[Task objective] Could you copy every entry exactly, with nothing changed?

[Records provided]

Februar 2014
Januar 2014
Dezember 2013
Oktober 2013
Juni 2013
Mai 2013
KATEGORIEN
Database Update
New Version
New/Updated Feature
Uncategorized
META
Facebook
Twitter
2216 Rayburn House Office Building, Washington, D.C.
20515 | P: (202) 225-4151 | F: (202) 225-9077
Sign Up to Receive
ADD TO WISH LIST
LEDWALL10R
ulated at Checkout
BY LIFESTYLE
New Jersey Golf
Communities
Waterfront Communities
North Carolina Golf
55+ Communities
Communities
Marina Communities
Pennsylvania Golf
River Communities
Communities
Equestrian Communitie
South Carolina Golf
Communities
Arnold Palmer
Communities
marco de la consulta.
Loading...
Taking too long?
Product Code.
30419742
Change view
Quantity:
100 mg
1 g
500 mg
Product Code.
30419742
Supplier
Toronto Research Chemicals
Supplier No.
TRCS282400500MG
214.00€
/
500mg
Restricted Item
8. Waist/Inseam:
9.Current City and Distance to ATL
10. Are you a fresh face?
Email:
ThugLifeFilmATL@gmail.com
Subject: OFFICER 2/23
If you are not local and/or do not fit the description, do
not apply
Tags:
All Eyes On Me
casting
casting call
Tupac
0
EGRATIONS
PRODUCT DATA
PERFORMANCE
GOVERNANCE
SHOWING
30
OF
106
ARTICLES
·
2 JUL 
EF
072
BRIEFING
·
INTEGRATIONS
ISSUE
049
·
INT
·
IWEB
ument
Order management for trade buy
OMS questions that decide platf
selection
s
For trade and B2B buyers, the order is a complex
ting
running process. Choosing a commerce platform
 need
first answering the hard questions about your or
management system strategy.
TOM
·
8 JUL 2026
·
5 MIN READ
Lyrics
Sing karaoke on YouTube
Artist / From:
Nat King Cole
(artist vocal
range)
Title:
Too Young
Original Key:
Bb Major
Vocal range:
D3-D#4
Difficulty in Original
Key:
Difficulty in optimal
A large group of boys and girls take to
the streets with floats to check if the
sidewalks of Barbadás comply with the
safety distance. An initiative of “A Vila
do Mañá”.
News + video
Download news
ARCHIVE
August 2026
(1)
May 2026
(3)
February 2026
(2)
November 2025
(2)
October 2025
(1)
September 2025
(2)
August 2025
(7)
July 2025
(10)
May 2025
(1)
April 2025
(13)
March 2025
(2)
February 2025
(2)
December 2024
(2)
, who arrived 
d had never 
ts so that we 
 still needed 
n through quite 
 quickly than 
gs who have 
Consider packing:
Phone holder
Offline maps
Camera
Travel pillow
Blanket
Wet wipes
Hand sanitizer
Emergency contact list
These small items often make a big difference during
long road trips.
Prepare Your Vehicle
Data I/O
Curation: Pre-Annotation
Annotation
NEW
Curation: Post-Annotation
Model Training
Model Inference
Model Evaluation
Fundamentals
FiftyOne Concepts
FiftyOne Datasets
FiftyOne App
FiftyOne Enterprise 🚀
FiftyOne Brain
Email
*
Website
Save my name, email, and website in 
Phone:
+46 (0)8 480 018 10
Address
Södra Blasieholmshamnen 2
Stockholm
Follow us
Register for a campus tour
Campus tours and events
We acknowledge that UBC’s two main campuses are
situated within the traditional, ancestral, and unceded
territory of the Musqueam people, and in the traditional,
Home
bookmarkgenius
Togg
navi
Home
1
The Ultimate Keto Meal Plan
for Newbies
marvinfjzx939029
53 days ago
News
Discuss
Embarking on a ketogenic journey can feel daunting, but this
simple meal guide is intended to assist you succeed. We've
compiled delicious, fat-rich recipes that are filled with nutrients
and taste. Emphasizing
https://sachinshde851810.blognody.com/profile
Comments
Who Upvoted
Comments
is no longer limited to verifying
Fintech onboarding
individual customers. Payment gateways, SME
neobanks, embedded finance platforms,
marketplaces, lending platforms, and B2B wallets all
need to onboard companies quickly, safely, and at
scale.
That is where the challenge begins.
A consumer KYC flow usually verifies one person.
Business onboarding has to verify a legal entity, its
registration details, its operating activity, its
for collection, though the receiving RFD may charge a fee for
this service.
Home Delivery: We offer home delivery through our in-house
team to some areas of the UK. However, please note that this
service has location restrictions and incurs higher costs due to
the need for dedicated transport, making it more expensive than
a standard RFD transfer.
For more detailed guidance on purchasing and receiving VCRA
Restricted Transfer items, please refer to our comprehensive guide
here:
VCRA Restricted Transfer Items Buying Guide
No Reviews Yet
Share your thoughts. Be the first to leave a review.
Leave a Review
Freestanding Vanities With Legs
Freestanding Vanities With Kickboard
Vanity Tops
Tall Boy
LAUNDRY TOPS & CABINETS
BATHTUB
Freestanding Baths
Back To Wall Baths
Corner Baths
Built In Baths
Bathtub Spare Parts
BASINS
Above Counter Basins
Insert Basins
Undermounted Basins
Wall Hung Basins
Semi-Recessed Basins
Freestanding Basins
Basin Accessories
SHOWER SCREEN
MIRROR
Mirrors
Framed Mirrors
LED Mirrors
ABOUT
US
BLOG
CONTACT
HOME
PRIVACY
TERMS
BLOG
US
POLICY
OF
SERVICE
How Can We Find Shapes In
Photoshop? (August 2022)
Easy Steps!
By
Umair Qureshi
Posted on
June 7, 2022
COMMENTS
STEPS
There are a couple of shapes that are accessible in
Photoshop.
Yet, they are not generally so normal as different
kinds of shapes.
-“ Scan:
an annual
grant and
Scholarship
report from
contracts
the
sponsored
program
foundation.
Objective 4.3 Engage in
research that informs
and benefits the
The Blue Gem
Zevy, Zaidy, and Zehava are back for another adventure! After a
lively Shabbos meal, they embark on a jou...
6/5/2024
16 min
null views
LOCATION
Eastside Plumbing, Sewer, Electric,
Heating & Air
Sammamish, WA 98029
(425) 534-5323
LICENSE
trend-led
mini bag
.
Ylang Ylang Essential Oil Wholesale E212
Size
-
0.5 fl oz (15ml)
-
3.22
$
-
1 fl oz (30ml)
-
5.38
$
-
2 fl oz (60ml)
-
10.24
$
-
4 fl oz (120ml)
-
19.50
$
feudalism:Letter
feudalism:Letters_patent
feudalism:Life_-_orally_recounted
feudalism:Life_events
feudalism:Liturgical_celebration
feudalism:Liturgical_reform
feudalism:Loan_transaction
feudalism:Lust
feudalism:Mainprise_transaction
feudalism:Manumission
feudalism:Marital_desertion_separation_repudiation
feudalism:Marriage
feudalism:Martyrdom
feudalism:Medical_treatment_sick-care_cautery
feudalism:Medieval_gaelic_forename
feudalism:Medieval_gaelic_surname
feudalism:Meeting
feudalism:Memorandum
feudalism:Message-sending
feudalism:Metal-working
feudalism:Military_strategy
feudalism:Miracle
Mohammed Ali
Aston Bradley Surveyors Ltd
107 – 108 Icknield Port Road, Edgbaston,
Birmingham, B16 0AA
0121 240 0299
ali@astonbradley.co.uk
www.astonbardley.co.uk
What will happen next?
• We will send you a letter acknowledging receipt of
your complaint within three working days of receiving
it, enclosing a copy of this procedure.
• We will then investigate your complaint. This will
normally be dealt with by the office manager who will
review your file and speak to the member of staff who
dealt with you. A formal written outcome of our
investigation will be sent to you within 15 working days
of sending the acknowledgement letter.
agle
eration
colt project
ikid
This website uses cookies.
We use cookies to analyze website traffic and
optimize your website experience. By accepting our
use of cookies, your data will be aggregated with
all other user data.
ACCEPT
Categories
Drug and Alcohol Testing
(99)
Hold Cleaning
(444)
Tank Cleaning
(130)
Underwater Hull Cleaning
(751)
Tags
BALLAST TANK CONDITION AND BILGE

[Your response]
Februar 2014
Januar 2014
Dezember 2013
Oktober 2013
Juni 2013
Mai 2013
KATEGORIEN
Database Update
New Version
New/Updated Feature
Uncategorized
META
Facebook
Twitter
2216 Rayburn House Office Building, Washington, D.C.
20515 | P: (202) 225-4151 | F: (202) 225-9077
Sign Up to Receive
ADD TO WISH LIST
LEDWALL10R
ulated at Checkout
BY LIFESTYLE
New Jersey Golf
Communities
Waterfront Communities
North Carolina Golf
55+ Communities
Communities
Marina Communities
Pennsylvania Golf
River Communities
Communities
Equestrian Communitie
South Carolina Golf
Communities
Arnold Palmer
Communities
marco de la consulta.
Loading...
Taking too long?
Product Code.
30419742
Change view
Quantity:
100 mg
1 g
500 mg
Product Code.
30419742
Supplier
Toronto Research Chemicals
Supplier No.
TRCS282400500MG
214.00€
/
500mg
Restricted Item
8. Waist/Inseam:
9.Current City and Distance to ATL
10. Are you a fresh face?
Email:
ThugLifeFilmATL@gmail.com
Subject: OFFICER 2/23
If you are not local and/or do not fit the description, do
not apply
Tags:
All Eyes On Me
casting
casting call
Tupac
0
EGRATIONS
PRODUCT DATA
PERFORMANCE
GOVERNANCE
SHOWING
30
OF
106
ARTICLES
·
2 JUL 
EF
072
BRIEFING
·
INTEGRATIONS
ISSUE
049
·
INT
·
IWEB
ument
Order management for trade buy
OMS questions that decide platf
selection
s
For trade and B2B buyers, the order is a complex
ting
running process. Choosing a commerce platform
 need
first answering the hard questions about your or
management system strategy.
TOM
·
8 JUL 2026
·
5 MIN READ
Lyrics
Sing karaoke on YouTube
Artist / From:
Nat King Cole
(artist vocal
range)
Title:
Too Young
Original Key:
Bb Major
Vocal range:
D3-D#4
Difficulty in Original
Key:
Difficulty in optimal
A large group of boys and girls take to
the streets with floats to check if the
sidewalks of Barbadás comply with the
safety distance. An initiative of “A Vila
do Mañá”.
News + video
Download news
ARCHIVE
August 2026
(1)
May 2026
(3)
February 2026
(2)
November 2025
(2)
October 2025
(1)
September 2025
(2)
August 2025
(7)
July 2025
(10)
May 2025
(1)
April 2025
(13)
March 2025
(2)
February 2025
(2)
December 2024
(2)
, who arrived 
d had never 
ts so that we 
 still needed 
n through quite 
 quickly than 
gs who have 
Consider packing:
Phone holder
Offline maps
Camera
Travel pillow
Blanket
Wet wipes
Hand sanitizer
Emergency contact list
These small items often make a big difference during
long road trips.
Prepare Your Vehicle
Data I/O
Curation: Pre-Annotation
Annotation
NEW
Curation: Post-Annotation
Model Training
Model Inference
Model Evaluation
Fundamentals
FiftyOne Concepts
FiftyOne Datasets
FiftyOne App
FiftyOne Enterprise 🚀
FiftyOne Brain
Email
*
Website
Save my name, email, and website in 
Phone:
+46 (0)8 480 018 10
Address
Södra Blasieholmshamnen 2
Stockholm
Follow us
Register for a campus tour
Campus tours and events
We acknowledge that UBC’s two main campuses are
situated within the traditional, ancestral, and unceded
territory of the Musqueam people, and in the traditional,
Home
bookmarkgenius
Togg
navi
Home
1
The Ultimate Keto Meal Plan
for Newbies
marvinfjzx939029
53 days ago
News
Discuss
Embarking on a ketogenic journey can feel daunting, but this
simple meal guide is intended to assist you succeed. We've
compiled delicious, fat-rich recipes that are filled with nutrients
and taste. Emphasizing
https://sachinshde851810.blognody.com/profile
Comments
Who Upvoted
Comments
is no longer limited to verifying
Fintech onboarding
individual customers. Payment gateways, SME
neobanks, embedded finance platforms,
marketplaces, lending platforms, and B2B wallets all
need to onboard companies quickly, safely, and at
scale.
That is where the challenge begins.
A consumer KYC flow usually verifies one person.
Business onboarding has to verify a legal entity, its
registration details, its operating activity, its
for collection, though the receiving RFD may charge a fee for
this service.
Home Delivery: We offer home delivery through our in-house
team to some areas of the UK. However, please note that this
service has location restrictions and incurs higher costs due to
the need for dedicated transport, making it more expensive than
a standard RFD transfer.
For more detailed guidance on purchasing and receiving VCRA
Restricted Transfer items, please refer to our comprehensive guide
here:
VCRA Restricted Transfer Items Buying Guide
No Reviews Yet
Share your thoughts. Be the first to leave a review.
Leave a Review
Freestanding Vanities With Legs
Freestanding Vanities With Kickboard
Vanity Tops
Tall Boy
LAUNDRY TOPS & CABINETS
BATHTUB
Freestanding Baths
Back To Wall Baths
Corner Baths
Built In Baths
Bathtub Spare Parts
BASINS
Above Counter Basins
Insert Basins
Undermounted Basins
Wall Hung Basins
Semi-Recessed Basins
Freestanding Basins
Basin Accessories
SHOWER SCREEN
MIRROR
Mirrors
Framed Mirrors
LED Mirrors
ABOUT
US
BLOG
CONTACT
HOME
PRIVACY
TERMS
BLOG
US
POLICY
OF
SERVICE
How Can We Find Shapes In
Photoshop? (August 2022)
Easy Steps!
By
Umair Qureshi
Posted on
June 7, 2022
COMMENTS
STEPS
There are a couple of shapes that are accessible in
Photoshop.
Yet, they are not generally so normal as different
kinds of shapes.
-“ Scan:
an annual
grant and
Scholarship
report from
contracts
the
sponsored
program
foundation.
Objective 4.3 Engage in
research that informs
and benefits the
The Blue Gem
Zevy, Zaidy, and Zehava are back for another adventure! After a
lively Shabbos meal, they embark on a jou...
6/5/2024
16 min
null views
LOCATION
Eastside Plumbing, Sewer, Electric,
Heating & Air
Sammamish, WA 98029
(425) 534-5323
LICENSE
trend-led
mini bag
.
Ylang Ylang Essential Oil Wholesale E212
Size
-
0.5 fl oz (15ml)
-
3.22
$
-
1 fl oz (30ml)
-
5.38
$
-
2 fl oz (60ml)
-
10.24
$
-
4 fl oz (120ml)
-
19.50
$
feudalism:Letter
feudalism:Letters_patent
feudalism:Life_-_orally_recounted
feudalism:Life_events
feudalism:Liturgical_celebration
feudalism:Liturgical_reform
feudalism:Loan_transaction
feudalism:Lust
feudalism:Mainprise_transaction
feudalism:Manumission
feudalism:Marital_desertion_separation_repudiation
feudalism:Marriage
feudalism:Martyrdom
feudalism:Medical_treatment_sick-care_cautery
feudalism:Medieval_gaelic_forename
feudalism:Medieval_gaelic_surname
feudalism:Meeting
feudalism:Memorandum
feudalism:Message-sending
feudalism:Metal-working
feudalism:Military_strategy
feudalism:Miracle
Mohammed Ali
Aston Bradley Surveyors Ltd
107 – 108 Icknield Port Road, Edgbaston,
Birmingham, B16 0AA
0121 240 0299
ali@astonbradley.co.uk
www.astonbardley.co.uk
What will happen next?
• We will send you a letter acknowledging receipt of
your complaint within three working days of receiving
it, enclosing a copy of this procedure.
• We will then investigate your complaint. This will
normally be dealt with by the office manager who will
review your file and speak to the member of staff who
dealt with you. A formal written outcome of our
investigation will be sent to you within 15 working days
of sending the acknowledgement letter.
agle
eration
colt project
ikid
This website uses cookies.
We use cookies to analyze website traffic and
optimize your website experience. By accepting our
use of cookies, your data will be aggregated with
all other user data.
ACCEPT
Categories
Drug and Alcohol Testing
(99)
Hold Cleaning
(444)
Tank Cleaning
(130)
Underwater Hull Cleaning
(751)
Tags
BALLAST TANK CONDITION AND BILGE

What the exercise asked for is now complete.